» EXTRACT PROVIDED
Start of Block

The news, exclusively revealed by the specialized portal Arecoa on Sunday, comes ahead of the deadline set by the Trump administration for June 5 for foreign companies to sever their business ties with GAESA (Grupo de Administración Empresarial S.A.), the Cuban military conglomerate that controls a significant portion of the island's tourism infrastructure through its subsidiary Gaviota.
Executive Order 14404, signed by Trump on May 1, 2026, established secondary sanctions for foreign companies that engage in business relationships with GAESA and its subsidiaries, setting that date as the deadline for divestment.
Aston's departure adds to an unprecedented exodus in the international hotel sector in Cuba, all within just 72 hours.
The Canadian Blue Diamond Resorts, the second largest hotel chain by number of rooms on the island after Meliá, confirmed the cessation of its operations "effective immediately" as of May 30, leaving behind 62 hotels and more than 12,900 rooms under brands such as Royalton, Memories, Starfish, Mystique, and Resonance.
"From this date forward, future reservations, inquiries, and arrangements will be managed directly by the respective hotel owners and/or the relevant local operating entities," stated the company in a press release cited by the wholesale operator Sudameria Travel.
Iberostar confirmed that it ceased operations at 12 of its 18 hotels in Cuba since June 1, all linked to Gaviota/GAESA, labeling the situation on the island as "critical and complex" and describing the measure as "a process of adapting to the international regulatory environment."
Among the hotels that Iberostar is leaving is the Selection La Habana, the tallest hotel building in Cuba with 42 floors, inaugurated in March 2025 with an investment of 200 million dollars.
The U.S. State Department described GAESA as "the core of Cuba's kleptocratic communist system" and accused it of diverting up to $20 billion in illicit assets to hidden bank accounts abroad.
The regime responded with an article in the official newspaper Granma titled "Cuba, the GAE and the United States: Anatomy of a State Calumny," without mentioning the June 5 deadline or providing audit figures regarding GAESA.
Cuban tourism was already in free fall before this exodus. In March 2026, the island received only 35,561 visitors, and the sector has experienced a 55% decline in the first months of the year compared to the previous period, with an estimated impact of 300,000 workers without stable employment.
Meliá Hotels International, the chain with the largest presence in Cuba, with approximately 35 hotels and around 14,000 rooms—14% of its global portfolio—is now the major foreign chain yet to announce its future in the island, after reporting losses of four million euros in its Cuban operations in 2024 and an average occupancy rate of 34.1% in the first quarter of 2026.

End of Block

» REQUIRED WORK
(1) Retype a passage from the article on hotel chains leaving Cuba word for word. Begin at the words "The regime responded" and stop after "without stable employment.".
(2) Using the article on hotel chains leaving Cuba, answer each question on its own line:
(a) How many hotels did Blue Diamond Resorts leave behind?
(b) How many floors does the Selection La Habana have?
(c) What average occupancy rate did Meliá report for the first quarter of 2026?

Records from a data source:

Start of Block

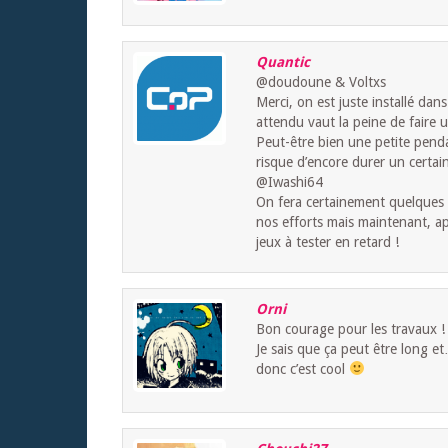
Quantic
@doudoune & Voltxs
Merci, on est juste installé da
attendu vaut la peine de faire u
Peut-être bien une petite pend
risque d’encore durer un certa
@Iwashi64
On fera certainement quelques 
nos efforts mais maintenant, a
jeux à tester en retard !
Orni
Bon courage pour les travaux !
Je sais que ça peut être long et
donc c’est cool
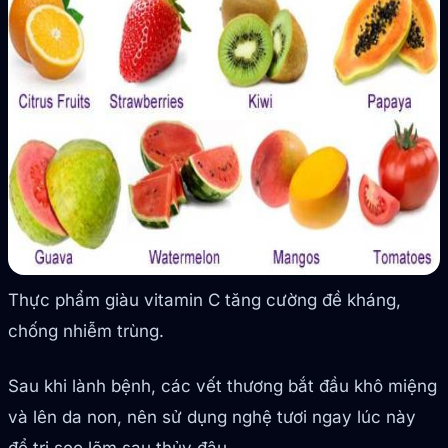
Thực phẩm giàu vitamin C tăng cường đề kháng,
chống nhiễm trùng.
Sau khi lành bệnh, các vết thương bắt đầu khô miệng
và lên da non, nên sử dụng nghệ tươi ngay lúc này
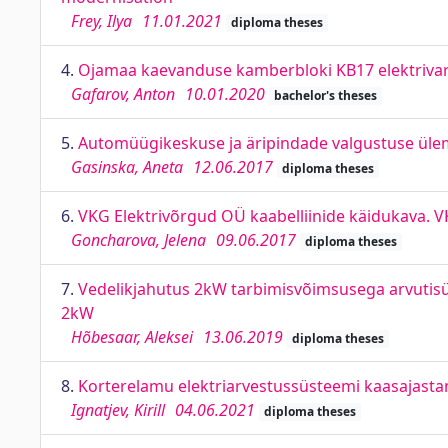
Frey, Ilya
11.01.2021
diploma theses
4.
Ojamaa kaevanduse kamberbloki KB17 elektriva
Gafarov, Anton
10.01.2020
bachelor's theses
5.
Automüügikeskuse ja äripindade valgustuse ülem
Gasinska, Aneta
12.06.2017
diploma theses
6.
VKG Elektrivõrgud OÜ kaabelliinide käidukava. 
Goncharova, Jelena
09.06.2017
diploma theses
7.
Vedelikjahutus 2kW tarbimisvõimsusega arvutisü
2kW
Hõbesaar, Aleksei
13.06.2019
diploma theses
8.
Korterelamu elektriarvestussüsteemi kaasajastam
Ignatjev, Kirill
04.06.2021
diploma theses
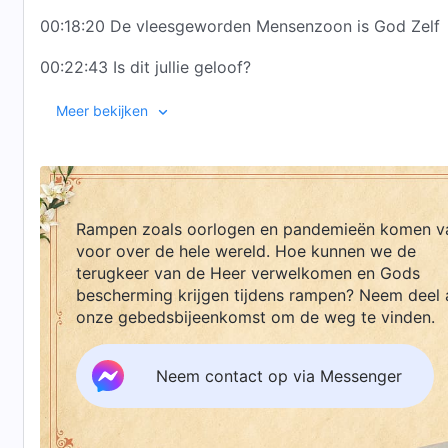
00:18:20 De vleesgeworden Mensenzoon is God Zelf
00:22:43 Is dit jullie geloof?
00:26:58 Gods focus is het hart van de mens
Meer bekijken
00:31:10 Petrus kende God het beste
00:35:00 Lang geleden bereidde God alles voor de m
Rampen zoals oorlogen en pandemieën komen v
00:38:32 Zij die getuigen voor God moeten hun gezi
voor over de hele wereld. Hoe kunnen we de
00:42:56 De drie werkfasen worden door één God ui
terugkeer van de Heer verwelkomen en Gods
bescherming krijgen tijdens rampen? Neem deel 
00:48:06 De betekenis van Gods naam
onze gebedsbijeenkomst om de weg te vinden.
00:53:22
Almachtige God
opent de boekrol
Neem contact op via Messenger
00:58:36 God, geïncarneerd in de laatste dagen, be
01:03:40 De vleesgeworden God doet het belangrijks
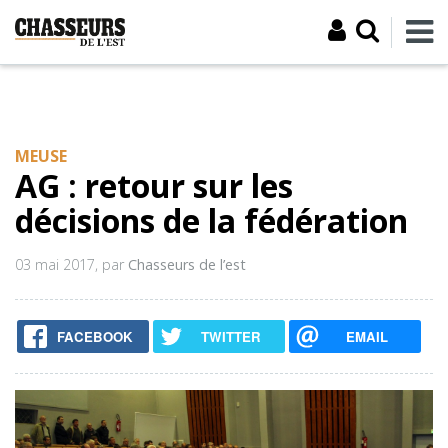
MEUSE
AG : retour sur les
décisions de la fédération
03 mai 2017
, par
Chasseurs de l’est
FACEBOOK
TWITTER
EMAIL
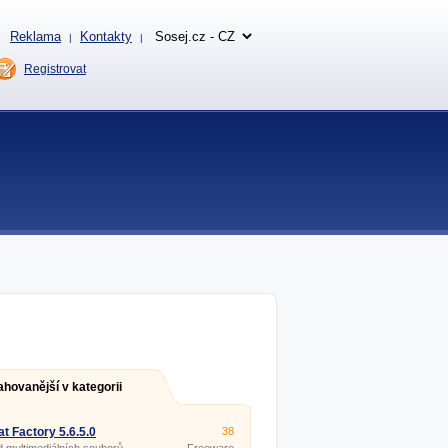
Reklama
Kontakty
|
|
Registrovat
ahovanější v kategorii
t Factory 5.6.5.0
38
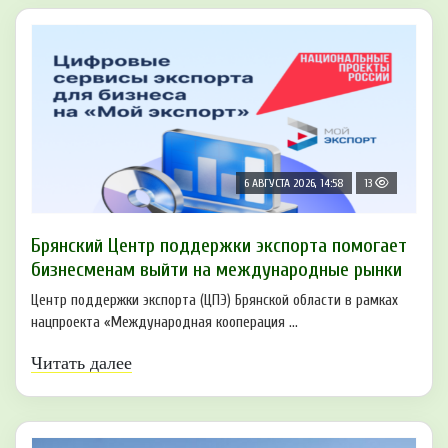
6 АВГУСТА 2026, 14:58
13
Брянский Центр поддержки экспорта помогает
бизнесменам выйти на международные рынки
Центр поддержки экспорта (ЦПЭ) Брянской области в рамках
нацпроекта «Международная кооперация ...
Читать далее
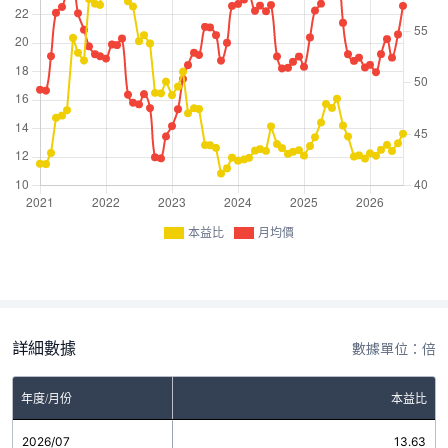
本益比
月均價
詳細數據
數據單位：倍
年度/月份
本益比
2026/07
13.63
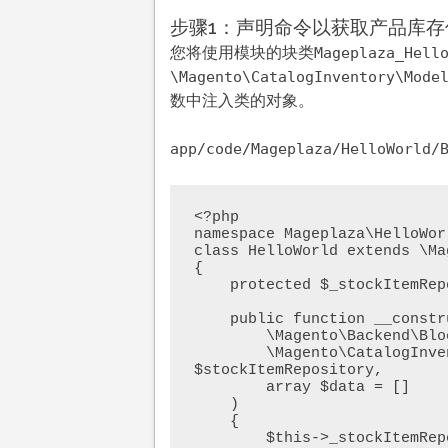
步骤1：声明命令以获取产品库存
您将使用模块的块类
Mageplaza_Hell
\Magento\CatalogInventory\Mode
数中注入类的对象。
app/code/Mageplaza/HelloWorld/
<?php

namespace Mageplaza\HelloWorl
class HelloWorld extends \Ma
{    

    protected $_stockItemRepository;

    public function __construct(

        \Magento\Backend\Block\Template\Context $context,        

        \Magento\CatalogInventory\Model\Stock\StockItemRepository 
$stockItemRepository,

        array $data = []

    )

    {

        $this->_stockItemRepository = $stockItemRepository;
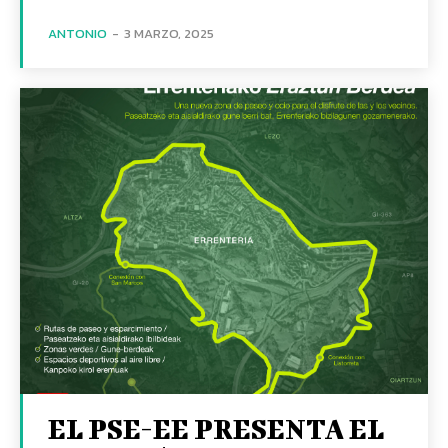
ANTONIO
-
3 MARZO, 2025
EL PSE-EE PRESENTA EL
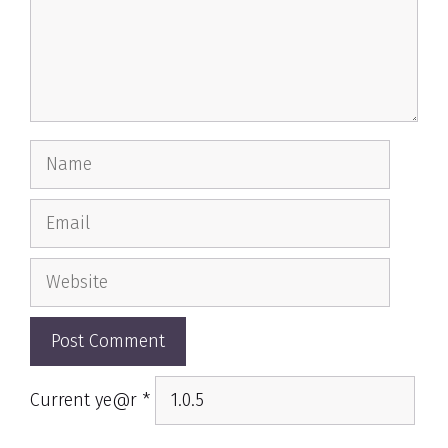
Name
Email
Website
Current ye@r
*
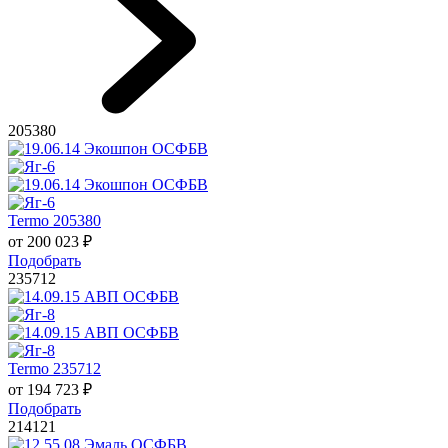
205380
Termo 205380
от
200 023
₽
Подобрать
235712
Termo 235712
от
194 723
₽
Подобрать
214121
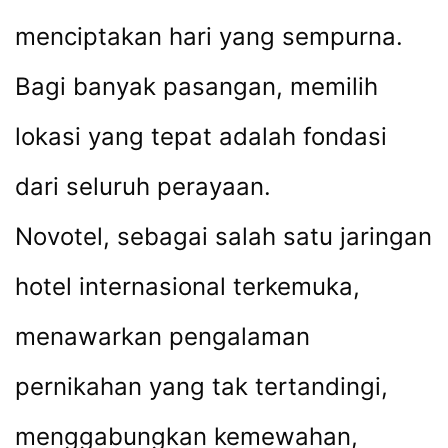
menciptakan hari yang sempurna.
Bagi banyak pasangan, memilih
lokasi yang tepat adalah fondasi
dari seluruh perayaan.
Novotel, sebagai salah satu jaringan
hotel internasional terkemuka,
menawarkan pengalaman
pernikahan yang tak tertandingi,
menggabungkan kemewahan,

End of Block

» ANSWERS TO THE PROBLEMS
(1)
The regime responded with an article in the official newspaper Granma titled "Cuba, the GAE and the United States: Anatomy of a State Calumny," without mentioning the June 5 deadline or providing audit figures regarding GAESA.
Cuban tourism was already in free fall before this exodus. In March 2026, the island received only 35,561 visitors, and the sector has experienced a 55% decline in the first months of the year compared to the previous period, with an estimated impact of 300,000 workers without stable employment.

(2)
(a) 62
(b) 42
(c) 34.1%